Ellembelle Coin Rejection Sparks Legal and Consumer Concerns

Image: GhanaFront Editorial
Traders in parts of Ellembelle are refusing to accept 10 and 20 pesewas coins in daily transactions, creating a quiet but serious breach of Ghana's currency rules and putting extra pressure on ordinary consumers who rely on small change.
The practice has surfaced despite the absence of any directive from the Bank of Ghana to withdraw or reject those coins. Instead, the central bank says the coins remain valid legal tender and warns that no individual trader has the authority to decide otherwise.
What is unfolding in the district is more than a simple market inconvenience. It is a direct challenge to the rules that govern cash transactions in Ghana. When lawful currency is treated as optional, disorder enters the smallest parts of the economy first, then spreads quickly through habit.
BoG Says the Coins Remain Legal Tender
Checks by the Ghana News Agency found that some sellers in the Ellembelle District had stopped taking the coins, with some arguing that they are inconvenient to store and easy to misplace. Others claimed the denominations carry little practical value in business.
That position is directly at odds with the law. A source at the Bank of Ghana head office in Accra told GNA that the central bank has issued no instruction for the rejection of any Ghana cedi denomination. The source added that complaints have been reaching the bank from members of the public over the refusal of some businesses to accept 10 and 20 pesewas coins.
Rejecting any denomination of Ghana's currency is an offence punishable by law, according to the Bank of Ghana source cited by GNA.
The warning matters because currency acceptance is not meant to be optional. Once a note or coin remains in circulation under the authority of the central bank, businesses are expected to honour it in normal transactions. The law does not create room for traders to decide that a coin is too small to matter.
To address growing confusion, the Bank of Ghana has begun a public sensitisation exercise to remind people that the 10 and 20 pesewas coins are still valid for payments and change. That campaign is necessary because public habits can shift faster than official communication, especially when traders adopt a practice that others copy without questioning the consequences.
Consumers Bear the Real Cost
For many shoppers, the rejection of lower coin denominations does not end at the counter. It often leads to a familiar and frustrating outcome: instead of receiving the exact balance from a purchase, buyers are pushed to accept a sweet, a sachet of water, or another low-value item in place of proper change.
That may look minor on the surface, but across repeated daily purchases it shifts the burden from traders to consumers. In a period when households are already managing tight budgets, even a few pesewas matter. What disappears in one transaction becomes meaningful when multiplied over a week, a month, or an entire community of buyers.

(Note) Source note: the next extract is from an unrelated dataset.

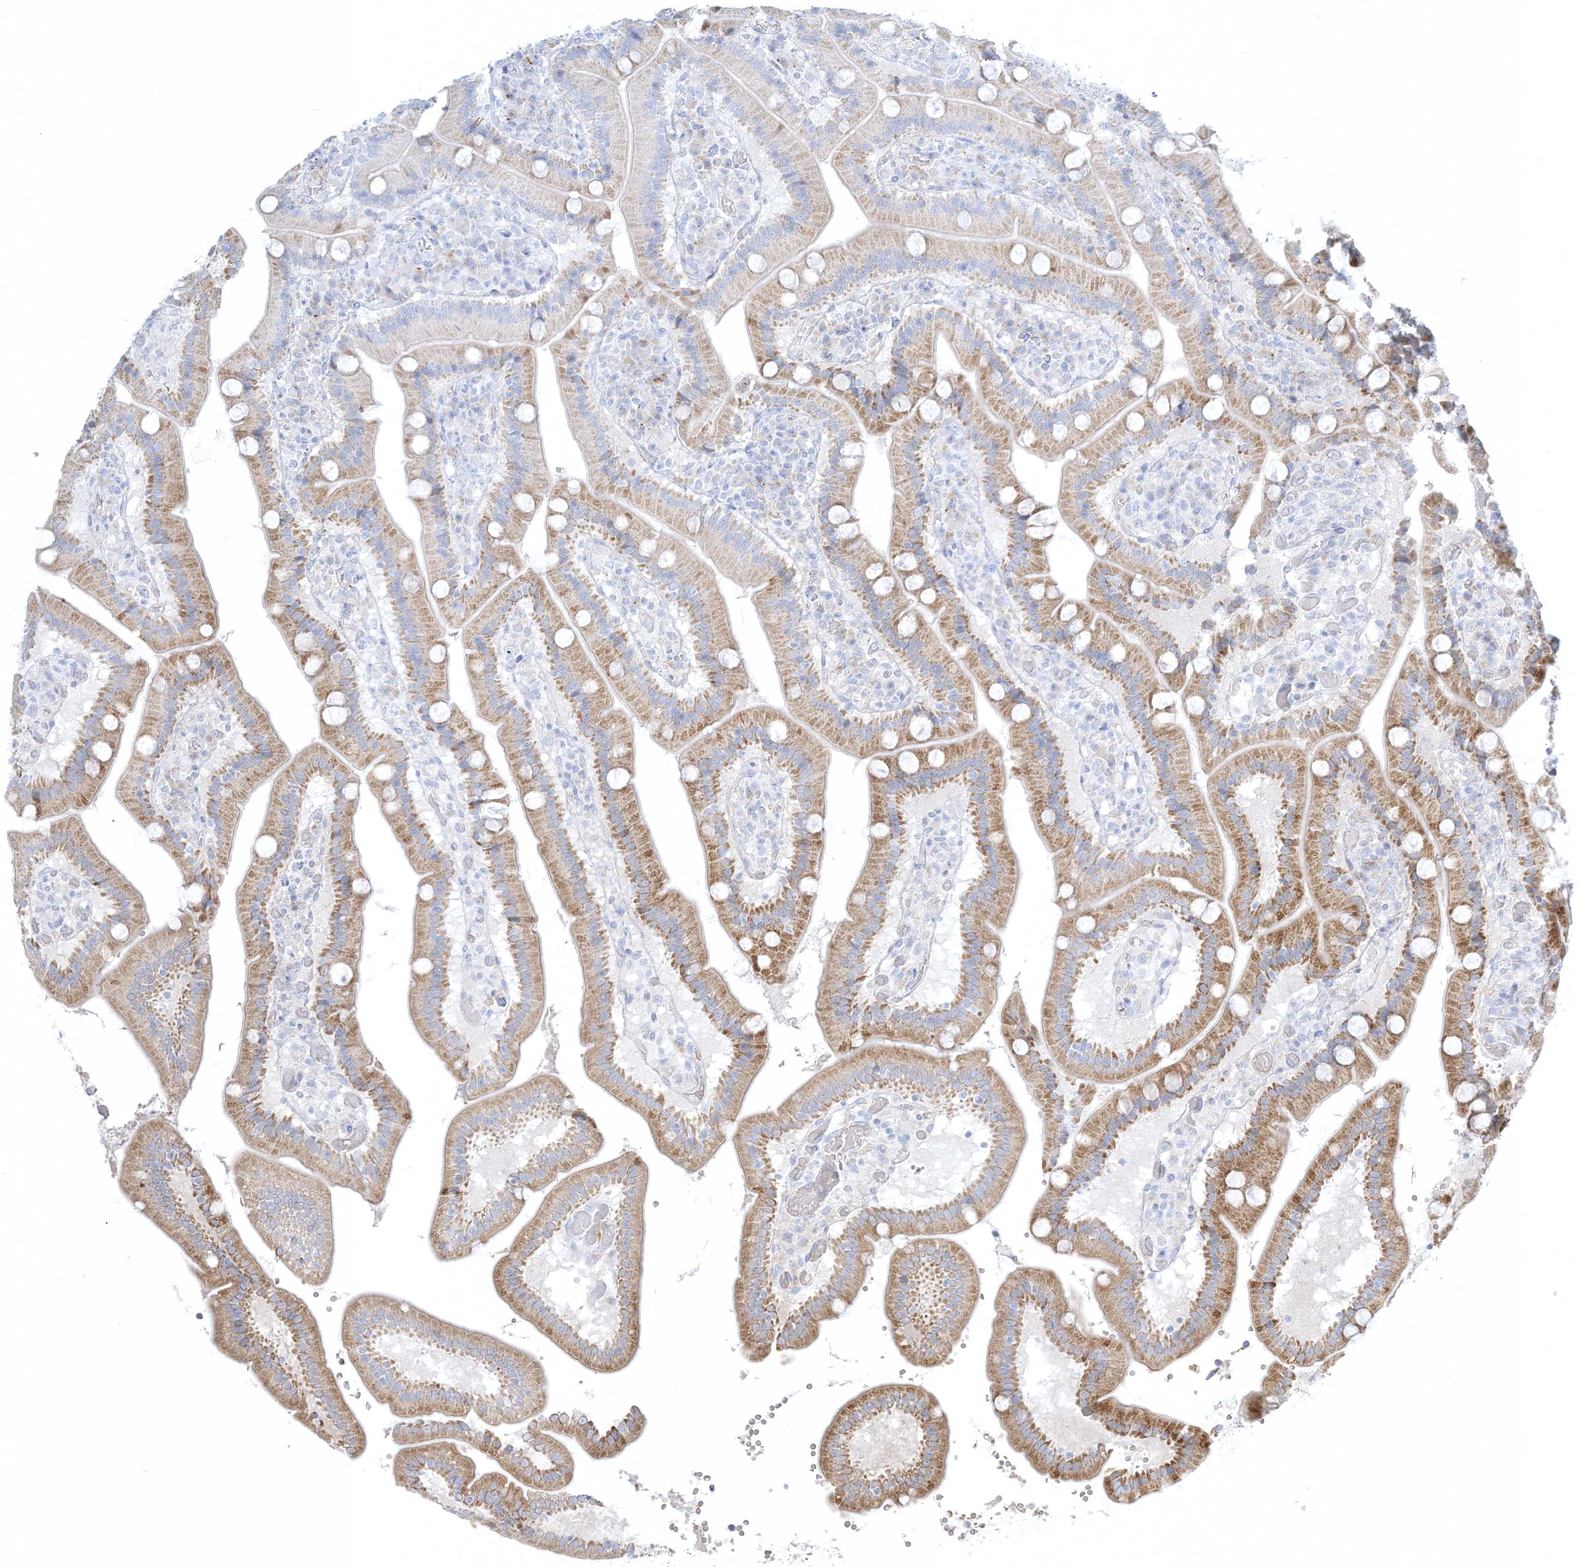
{"staining": {"intensity": "moderate", "quantity": "25%-75%", "location": "cytoplasmic/membranous"}, "tissue": "duodenum", "cell_type": "Glandular cells", "image_type": "normal", "snomed": [{"axis": "morphology", "description": "Normal tissue, NOS"}, {"axis": "topography", "description": "Duodenum"}], "caption": "Duodenum stained for a protein displays moderate cytoplasmic/membranous positivity in glandular cells. Nuclei are stained in blue.", "gene": "XIRP2", "patient": {"sex": "female", "age": 62}}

The scale of the issue also undercuts the argument that the coins are meaningless. In the latter part of 2024, 20 pesewas coins alone accounted for GH¢120 million in circulation, a clear sign that they remain relevant in Ghana's retail economy, especially in markets, transport stops, and small cash transactions.
- Some traders say the coins are difficult to keep.

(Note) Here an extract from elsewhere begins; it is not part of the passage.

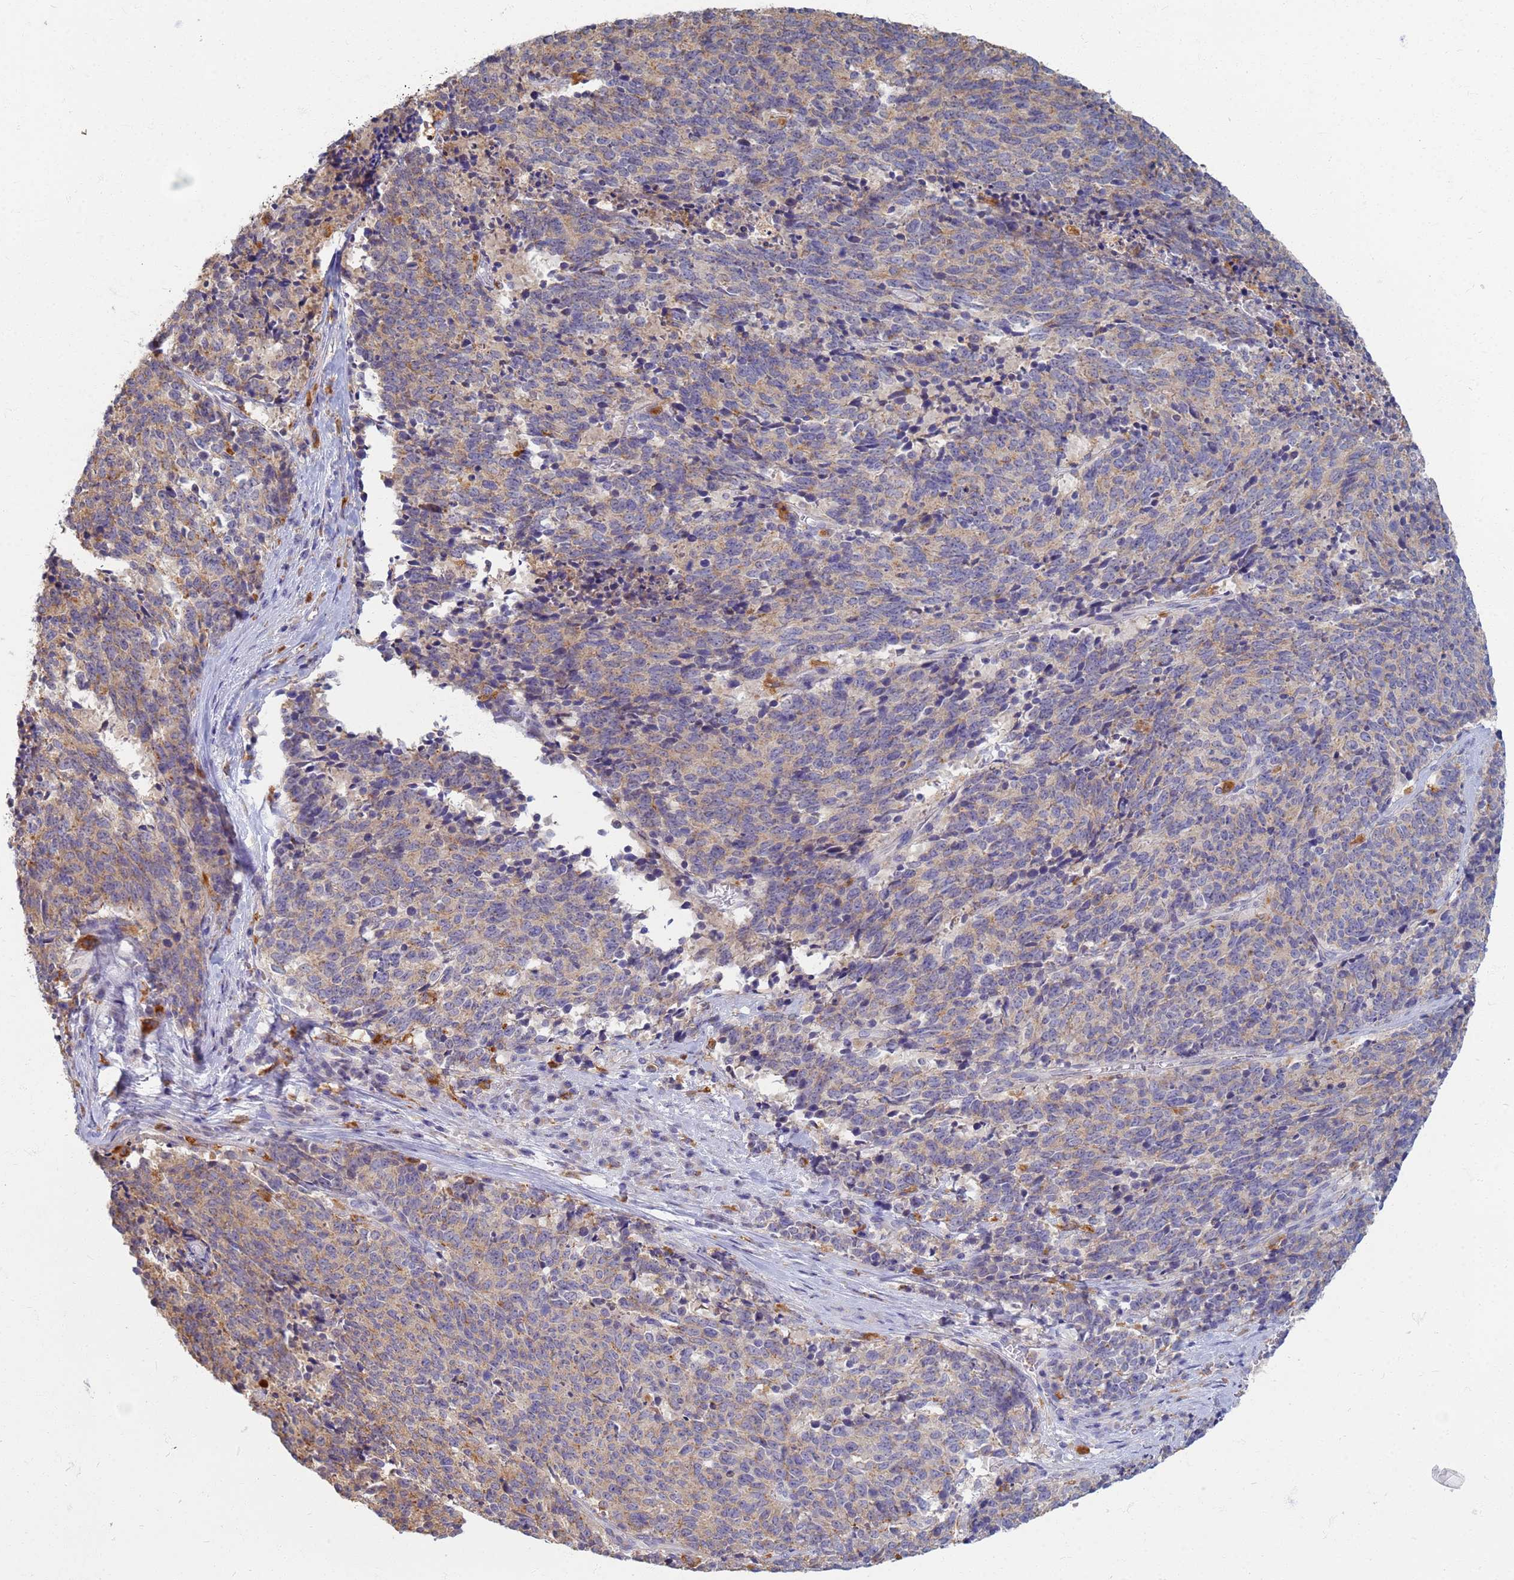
{"staining": {"intensity": "weak", "quantity": "25%-75%", "location": "cytoplasmic/membranous"}, "tissue": "cervical cancer", "cell_type": "Tumor cells", "image_type": "cancer", "snomed": [{"axis": "morphology", "description": "Squamous cell carcinoma, NOS"}, {"axis": "topography", "description": "Cervix"}], "caption": "This photomicrograph displays squamous cell carcinoma (cervical) stained with immunohistochemistry (IHC) to label a protein in brown. The cytoplasmic/membranous of tumor cells show weak positivity for the protein. Nuclei are counter-stained blue.", "gene": "ATP6V1E1", "patient": {"sex": "female", "age": 29}}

- Others claim they have little value in real transactions.
- The Bank of Ghana says both coins remain valid legal tender.

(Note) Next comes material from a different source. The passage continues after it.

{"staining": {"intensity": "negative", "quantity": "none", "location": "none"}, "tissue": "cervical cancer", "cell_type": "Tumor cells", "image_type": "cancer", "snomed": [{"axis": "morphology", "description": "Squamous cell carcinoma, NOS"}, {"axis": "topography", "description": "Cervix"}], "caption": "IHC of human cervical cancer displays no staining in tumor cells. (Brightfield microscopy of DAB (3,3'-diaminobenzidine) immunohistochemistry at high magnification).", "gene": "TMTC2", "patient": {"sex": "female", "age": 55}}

- Consumers often lose out when exact change is replaced with lower-value items.
This is why the issue cannot be dismissed as a local trading habit. It affects price fairness, trust in cash transactions, and the credibility of the national currency system. It also exposes a wider problem in the informal economy, where convenience can override rules unless institutions step in firmly.
There is also a practical contradiction in the rejection itself. Traders who refuse the coins today may still depend on exact pricing tomorrow when they buy stock, pay transport fares, or settle transactions further up the supply chain. Small denominations are part of how pricing works in real life, not an abstract detail printed by the mint.
Police Want Offenders Reported
The Ghana Police Service has now asked the public to report anyone who refuses to accept any denomination of Ghana's currency to the nearest police station. That instruction raises the stakes for businesses that have treated the practice as harmless discretion.
It also sends a broader message. When traders independently decide that part of the national currency is no longer welcome, they create confusion in the marketplace and weaken a rule that should be uniform from one district to another. Lawful money cannot be valid in one shop and rejected in the next.
Ellembelle may be the focus of the latest report, but the complaints reaching the Bank of Ghana suggest the problem is not isolated. If enforcement and public education do not take hold, the rejection of low-value coins could spread further and normalize a culture where legal tender is accepted only when convenient.
That cannot stand. A functioning cash economy depends on public confidence that every valid denomination will be honoured as issued. The 10 and 20 pesewas coins may be small, but the principle behind them is not. Once that principle is weakened, the cost is measured not only in coins but in public trust.
- The Bank of Ghana has not withdrawn the 10 and 20 pesewas coins.
- Rejecting them is unlawful.
- Police want the public to report offenders.
- Consumers are the ones paying the price when traders ignore the rules.
The immediate fix is straightforward: accept the coins, educate the public, and enforce the law where necessary. Anything less rewards disorder in everyday commerce. For a country that depends heavily on cash for daily trade, that is a dangerous habit to excuse.